▶ _GOAL OF THE EXERCISE_: Please go line by line through the material and copy each one containing the word "right".
= = = =
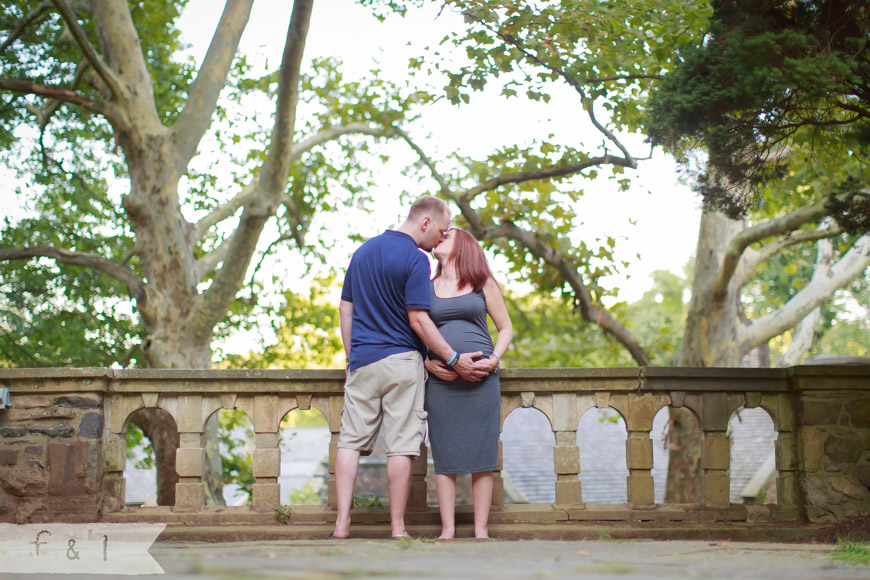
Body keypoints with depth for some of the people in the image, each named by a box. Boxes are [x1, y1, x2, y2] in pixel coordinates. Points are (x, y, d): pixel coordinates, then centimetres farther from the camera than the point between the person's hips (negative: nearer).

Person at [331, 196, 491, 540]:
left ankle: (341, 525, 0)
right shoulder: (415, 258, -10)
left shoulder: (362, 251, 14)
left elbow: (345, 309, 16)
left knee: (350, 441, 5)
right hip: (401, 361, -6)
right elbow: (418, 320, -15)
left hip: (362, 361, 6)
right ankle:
= = = =
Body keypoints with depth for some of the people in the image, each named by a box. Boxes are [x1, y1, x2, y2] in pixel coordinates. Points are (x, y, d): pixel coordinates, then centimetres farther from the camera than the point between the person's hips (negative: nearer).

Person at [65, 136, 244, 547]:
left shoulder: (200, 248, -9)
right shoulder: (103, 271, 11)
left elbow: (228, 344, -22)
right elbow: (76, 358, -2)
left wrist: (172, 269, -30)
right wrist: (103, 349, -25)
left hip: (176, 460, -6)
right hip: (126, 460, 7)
= = = =
▶ _ANSWER TO THIS PROBLEM_:
right shoulder: (415, 258, -10)
right hip: (401, 361, -6)
right elbow: (418, 320, -15)
right ankle:
right shoulder: (103, 271, 11)
right elbow: (76, 358, -2)
right wrist: (103, 349, -25)
right hip: (126, 460, 7)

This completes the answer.